Convert each line of the data below into a JSON list of strings, one string per line, leaving out any blank lines.

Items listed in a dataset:

------------------------------------

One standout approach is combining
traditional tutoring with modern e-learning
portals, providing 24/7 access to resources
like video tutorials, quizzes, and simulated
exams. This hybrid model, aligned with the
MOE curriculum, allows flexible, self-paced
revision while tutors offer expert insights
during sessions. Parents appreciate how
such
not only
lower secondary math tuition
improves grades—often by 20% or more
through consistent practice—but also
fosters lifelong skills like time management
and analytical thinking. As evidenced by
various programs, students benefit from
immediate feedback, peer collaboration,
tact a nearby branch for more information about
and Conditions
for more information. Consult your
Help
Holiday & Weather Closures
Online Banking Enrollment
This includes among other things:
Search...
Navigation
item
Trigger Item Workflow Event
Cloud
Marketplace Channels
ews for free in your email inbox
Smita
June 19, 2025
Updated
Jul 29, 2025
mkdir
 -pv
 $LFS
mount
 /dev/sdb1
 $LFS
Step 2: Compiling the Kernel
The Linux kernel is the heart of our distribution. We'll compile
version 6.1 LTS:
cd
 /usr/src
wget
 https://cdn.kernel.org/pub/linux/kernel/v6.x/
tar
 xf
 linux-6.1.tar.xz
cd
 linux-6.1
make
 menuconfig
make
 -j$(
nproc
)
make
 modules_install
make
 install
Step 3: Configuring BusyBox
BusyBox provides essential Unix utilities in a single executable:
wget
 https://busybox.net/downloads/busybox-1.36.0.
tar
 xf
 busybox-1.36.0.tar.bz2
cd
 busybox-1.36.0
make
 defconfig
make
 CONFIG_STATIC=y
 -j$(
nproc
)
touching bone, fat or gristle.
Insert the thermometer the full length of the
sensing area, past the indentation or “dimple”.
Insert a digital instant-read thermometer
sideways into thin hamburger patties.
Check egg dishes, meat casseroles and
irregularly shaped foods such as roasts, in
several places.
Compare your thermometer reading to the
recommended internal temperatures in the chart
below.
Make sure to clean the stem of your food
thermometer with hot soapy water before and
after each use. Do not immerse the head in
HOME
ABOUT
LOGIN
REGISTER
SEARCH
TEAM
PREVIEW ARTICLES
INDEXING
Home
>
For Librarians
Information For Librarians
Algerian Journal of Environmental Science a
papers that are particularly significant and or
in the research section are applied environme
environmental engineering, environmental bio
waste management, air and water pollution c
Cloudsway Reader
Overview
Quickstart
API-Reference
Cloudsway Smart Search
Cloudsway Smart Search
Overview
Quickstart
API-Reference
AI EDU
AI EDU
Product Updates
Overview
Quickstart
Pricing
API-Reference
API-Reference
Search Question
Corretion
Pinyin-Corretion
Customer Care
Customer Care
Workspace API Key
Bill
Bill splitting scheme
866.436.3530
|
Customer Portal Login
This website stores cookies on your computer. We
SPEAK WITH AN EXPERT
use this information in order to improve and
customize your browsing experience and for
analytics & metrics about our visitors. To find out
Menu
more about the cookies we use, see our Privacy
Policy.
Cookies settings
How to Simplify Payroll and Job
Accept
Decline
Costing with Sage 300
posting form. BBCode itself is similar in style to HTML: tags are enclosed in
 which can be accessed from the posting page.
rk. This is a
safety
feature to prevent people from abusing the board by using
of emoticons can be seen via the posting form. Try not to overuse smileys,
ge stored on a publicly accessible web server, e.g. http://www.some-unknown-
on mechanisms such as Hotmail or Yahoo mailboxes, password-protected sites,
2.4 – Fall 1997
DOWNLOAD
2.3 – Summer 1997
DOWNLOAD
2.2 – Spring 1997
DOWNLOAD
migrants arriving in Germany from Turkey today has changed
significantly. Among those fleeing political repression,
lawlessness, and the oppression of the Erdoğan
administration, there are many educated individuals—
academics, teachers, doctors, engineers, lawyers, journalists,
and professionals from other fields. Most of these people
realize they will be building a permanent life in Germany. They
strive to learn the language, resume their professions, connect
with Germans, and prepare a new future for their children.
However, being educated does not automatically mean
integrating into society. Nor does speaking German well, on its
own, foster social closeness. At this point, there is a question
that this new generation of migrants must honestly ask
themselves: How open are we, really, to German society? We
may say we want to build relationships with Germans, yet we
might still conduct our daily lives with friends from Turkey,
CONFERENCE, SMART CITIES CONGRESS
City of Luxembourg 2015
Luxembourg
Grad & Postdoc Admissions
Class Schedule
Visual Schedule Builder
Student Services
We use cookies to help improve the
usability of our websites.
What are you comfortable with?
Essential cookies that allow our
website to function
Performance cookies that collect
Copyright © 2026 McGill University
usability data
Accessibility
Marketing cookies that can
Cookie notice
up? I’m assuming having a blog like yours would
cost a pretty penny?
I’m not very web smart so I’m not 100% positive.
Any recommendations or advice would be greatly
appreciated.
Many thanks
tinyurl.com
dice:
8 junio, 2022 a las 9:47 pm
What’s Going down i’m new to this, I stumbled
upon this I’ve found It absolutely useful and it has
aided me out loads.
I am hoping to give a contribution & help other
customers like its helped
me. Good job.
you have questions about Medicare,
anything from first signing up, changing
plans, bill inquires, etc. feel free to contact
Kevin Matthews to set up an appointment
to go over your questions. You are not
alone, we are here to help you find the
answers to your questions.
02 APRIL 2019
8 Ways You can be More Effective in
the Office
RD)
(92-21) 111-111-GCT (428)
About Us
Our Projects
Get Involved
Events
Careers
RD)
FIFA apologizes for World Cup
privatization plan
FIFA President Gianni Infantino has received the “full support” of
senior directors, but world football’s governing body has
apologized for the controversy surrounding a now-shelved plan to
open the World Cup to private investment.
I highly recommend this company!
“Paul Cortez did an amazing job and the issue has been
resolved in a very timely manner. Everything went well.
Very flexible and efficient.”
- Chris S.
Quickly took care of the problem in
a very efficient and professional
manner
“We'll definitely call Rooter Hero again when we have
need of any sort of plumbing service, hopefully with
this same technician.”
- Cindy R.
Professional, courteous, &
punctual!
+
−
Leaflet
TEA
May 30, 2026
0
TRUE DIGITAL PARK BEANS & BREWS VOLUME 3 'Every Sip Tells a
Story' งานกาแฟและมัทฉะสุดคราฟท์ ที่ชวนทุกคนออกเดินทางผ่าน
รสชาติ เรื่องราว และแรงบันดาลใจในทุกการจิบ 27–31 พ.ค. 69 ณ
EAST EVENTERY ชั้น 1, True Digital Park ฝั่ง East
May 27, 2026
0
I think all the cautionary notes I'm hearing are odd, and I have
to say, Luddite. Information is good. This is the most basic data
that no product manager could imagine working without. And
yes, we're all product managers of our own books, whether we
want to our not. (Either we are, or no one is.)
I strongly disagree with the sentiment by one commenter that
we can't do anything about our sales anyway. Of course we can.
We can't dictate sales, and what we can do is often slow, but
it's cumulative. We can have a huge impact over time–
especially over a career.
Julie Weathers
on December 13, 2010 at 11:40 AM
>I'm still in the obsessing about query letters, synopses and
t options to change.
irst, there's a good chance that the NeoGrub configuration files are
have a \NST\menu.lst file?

------------------------------------

REPLY TO THE TASK:
[
  "One standout approach is combining",
  "traditional tutoring with modern e-learning",
  "portals, providing 24/7 access to resources",
  "like video tutorials, quizzes, and simulated",
  "exams. This hybrid model, aligned with the",
  "MOE curriculum, allows flexible, self-paced",
  "revision while tutors offer expert insights",
  "during sessions. Parents appreciate how",
  "such",
  "not only",
  "lower secondary math tuition",
  "improves grades—often by 20% or more",
  "through consistent practice—but also",
  "fosters lifelong skills like time management",
  "and analytical thinking. As evidenced by",
  "various programs, students benefit from",
  "immediate feedback, peer collaboration,",
  "tact a nearby branch for more information about",
  "and Conditions",
  "for more information. Consult your",
  "Help",
  "Holiday & Weather Closures",
  "Online Banking Enrollment",
  "This includes among other things:",
  "Search...",
  "Navigation",
  "item",
  "Trigger Item Workflow Event",
  "Cloud",
  "Marketplace Channels",
  "ews for free in your email inbox",
  "Smita",
  "June 19, 2025",
  "Updated",
  "Jul 29, 2025",
  "mkdir",
  " -pv",
  " $LFS",
  "mount",
  " /dev/sdb1",
  " $LFS",
  "Step 2: Compiling the Kernel",
  "The Linux kernel is the heart of our distribution. We'll compile",
  "version 6.1 LTS:",
  "cd",
  " /usr/src",
  "wget",
  " https://cdn.kernel.org/pub/linux/kernel/v6.x/",
  "tar",
  " xf",
  " linux-6.1.tar.xz",
  "cd",
  " linux-6.1",
  "make",
  " menuconfig",
  "make",
  " -j$(",
  "nproc",
  ")",
  "make",
  " modules_install",
  "make",
  " install",
  "Step 3: Configuring BusyBox",
  "BusyBox provides essential Unix utilities in a single executable:",
  "wget",
  " https://busybox.net/downloads/busybox-1.36.0.",
  "tar",
  " xf",
  " busybox-1.36.0.tar.bz2",
  "cd",
  " busybox-1.36.0",
  "make",
  " defconfig",
  "make",
  " CONFIG_STATIC=y",
  " -j$(",
  "nproc",
  ")",
  "touching bone, fat or gristle.",
  "Insert the thermometer the full length of the",
  "sensing area, past the indentation or “dimple”.",
  "Insert a digital instant-read thermometer",
  "sideways into thin hamburger patties.",
  "Check egg dishes, meat casseroles and",
  "irregularly shaped foods such as roasts, in",
  "several places.",
  "Compare your thermometer reading to the",
  "recommended internal temperatures in the chart",
  "below.",
  "Make sure to clean the stem of your food",
  "thermometer with hot soapy water before and",
  "after each use. Do not immerse the head in",
  "HOME",
  "ABOUT",
  "LOGIN",
  "REGISTER",
  "SEARCH",
  "TEAM",
  "PREVIEW ARTICLES",
  "INDEXING",
  "Home",
  ">",
  "For Librarians",
  "Information For Librarians",
  "Algerian Journal of Environmental Science a",
  "papers that are particularly significant and or",
  "in the research section are applied environme",
  "environmental engineering, environmental bio",
  "waste management, air and water pollution c",
  "Cloudsway Reader",
  "Overview",
  "Quickstart",
  "API-Reference",
  "Cloudsway Smart Search",
  "Cloudsway Smart Search",
  "Overview",
  "Quickstart",
  "API-Reference",
  "AI EDU",
  "AI EDU",
  "Product Updates",
  "Overview",
  "Quickstart",
  "Pricing",
  "API-Reference",
  "API-Reference",
  "Search Question",
  "Corretion",
  "Pinyin-Corretion",
  "Customer Care",
  "Customer Care",
  "Workspace API Key",
  "Bill",
  "Bill splitting scheme",
  "866.436.3530",
  "|",
  "Customer Portal Login",
  "This website stores cookies on your computer. We",
  "SPEAK WITH AN EXPERT",
  "use this information in order to improve and",
  "customize your browsing experience and for",
  "analytics & metrics about our visitors. To find out",
  "Menu",
  "more about the cookies we use, see our Privacy",
  "Policy.",
  "Cookies settings",
  "How to Simplify Payroll and Job",
  "Accept",
  "Decline",
  "Costing with Sage 300",
  "posting form. BBCode itself is similar in style to HTML: tags are enclosed in",
  " which can be accessed from the posting page.",
  "rk. This is a",
  "safety",
  "feature to prevent people from abusing the board by using",
  "of emoticons can be seen via the posting form. Try not to overuse smileys,",
  "ge stored on a publicly accessible web server, e.g. http://www.some-unknown-",
  "on mechanisms such as Hotmail or Yahoo mailboxes, password-protected sites,",
  "2.4 – Fall 1997",
  "DOWNLOAD",
  "2.3 – Summer 1997",
  "DOWNLOAD",
  "2.2 – Spring 1997",
  "DOWNLOAD",
  "migrants arriving in Germany from Turkey today has changed",
  "significantly. Among those fleeing political repression,",
  "lawlessness, and the oppression of the Erdoğan",
  "administration, there are many educated individuals—",
  "academics, teachers, doctors, engineers, lawyers, journalists,",
  "and professionals from other fields. Most of these people",
  "realize they will be building a permanent life in Germany. They",
  "strive to learn the language, resume their professions, connect",
  "with Germans, and prepare a new future for their children.",
  "However, being educated does not automatically mean",
  "integrating into society. Nor does speaking German well, on its",
  "own, foster social closeness. At this point, there is a question",
  "that this new generation of migrants must honestly ask",
  "themselves: How open are we, really, to German society? We",
  "may say we want to build relationships with Germans, yet we",
  "might still conduct our daily lives with friends from Turkey,",
  "CONFERENCE, SMART CITIES CONGRESS",
  "City of Luxembourg 2015",
  "Luxembourg",
  "Grad & Postdoc Admissions",
  "Class Schedule",
  "Visual Schedule Builder",
  "Student Services",
  "We use cookies to help improve the",
  "usability of our websites.",
  "What are you comfortable with?",
  "Essential cookies that allow our",
  "website to function",
  "Performance cookies that collect",
  "Copyright © 2026 McGill University",
  "usability data",
  "Accessibility",
  "Marketing cookies that can",
  "Cookie notice",
  "up? I’m assuming having a blog like yours would",
  "cost a pretty penny?",
  "I’m not very web smart so I’m not 100% positive.",
  "Any recommendations or advice would be greatly",
  "appreciated.",
  "Many thanks",
  "tinyurl.com",
  "dice:",
  "8 junio, 2022 a las 9:47 pm",
  "What’s Going down i’m new to this, I stumbled",
  "upon this I’ve found It absolutely useful and it has",
  "aided me out loads.",
  "I am hoping to give a contribution & help other",
  "customers like its helped",
  "me. Good job.",
  "you have questions about Medicare,",
  "anything from first signing up, changing",
  "plans, bill inquires, etc. feel free to contact",
  "Kevin Matthews to set up an appointment",
  "to go over your questions. You are not",
  "alone, we are here to help you find the",
  "answers to your questions.",
  "02 APRIL 2019",
  "8 Ways You can be More Effective in",
  "the Office",
  "RD)",
  "(92-21) 111-111-GCT (428)",
  "About Us",
  "Our Projects",
  "Get Involved",
  "Events",
  "Careers",
  "RD)",
  "FIFA apologizes for World Cup",
  "privatization plan",
  "FIFA President Gianni Infantino has received the “full support” of",
  "senior directors, but world football’s governing body has",
  "apologized for the controversy surrounding a now-shelved plan to",
  "open the World Cup to private investment.",
  "I highly recommend this company!",
  "“Paul Cortez did an amazing job and the issue has been",
  "resolved in a very timely manner. Everything went well.",
  "Very flexible and efficient.”",
  "- Chris S.",
  "Quickly took care of the problem in",
  "a very efficient and professional",
  "manner",
  "“We'll definitely call Rooter Hero again when we have",
  "need of any sort of plumbing service, hopefully with",
  "this same technician.”",
  "- Cindy R.",
  "Professional, courteous, &",
  "punctual!",
  "+",
  "−",
  "Leaflet",
  "TEA",
  "May 30, 2026",
  "0",
  "TRUE DIGITAL PARK BEANS & BREWS VOLUME 3 'Every Sip Tells a",
  "Story' งานกาแฟและมัทฉะสุดคราฟท์ ที่ชวนทุกคนออกเดินทางผ่าน",
  "รสชาติ เรื่องราว และแรงบันดาลใจในทุกการจิบ 27–31 พ.ค. 69 ณ",
  "EAST EVENTERY ชั้น 1, True Digital Park ฝั่ง East",
  "May 27, 2026",
  "0",
  "I think all the cautionary notes I'm hearing are odd, and I have",
  "to say, Luddite. Information is good. This is the most basic data",
  "that no product manager could imagine working without. And",
  "yes, we're all product managers of our own books, whether we",
  "want to our not. (Either we are, or no one is.)",
  "I strongly disagree with the sentiment by one commenter that",
  "we can't do anything about our sales anyway. Of course we can.",
  "We can't dictate sales, and what we can do is often slow, but",
  "it's cumulative. We can have a huge impact over time–",
  "especially over a career.",
  "Julie Weathers",
  "on December 13, 2010 at 11:40 AM",
  ">I'm still in the obsessing about query letters, synopses and",
  "t options to change.",
  "irst, there's a good chance that the NeoGrub configuration files are",
  "have a \\NST\\menu.lst file?"
]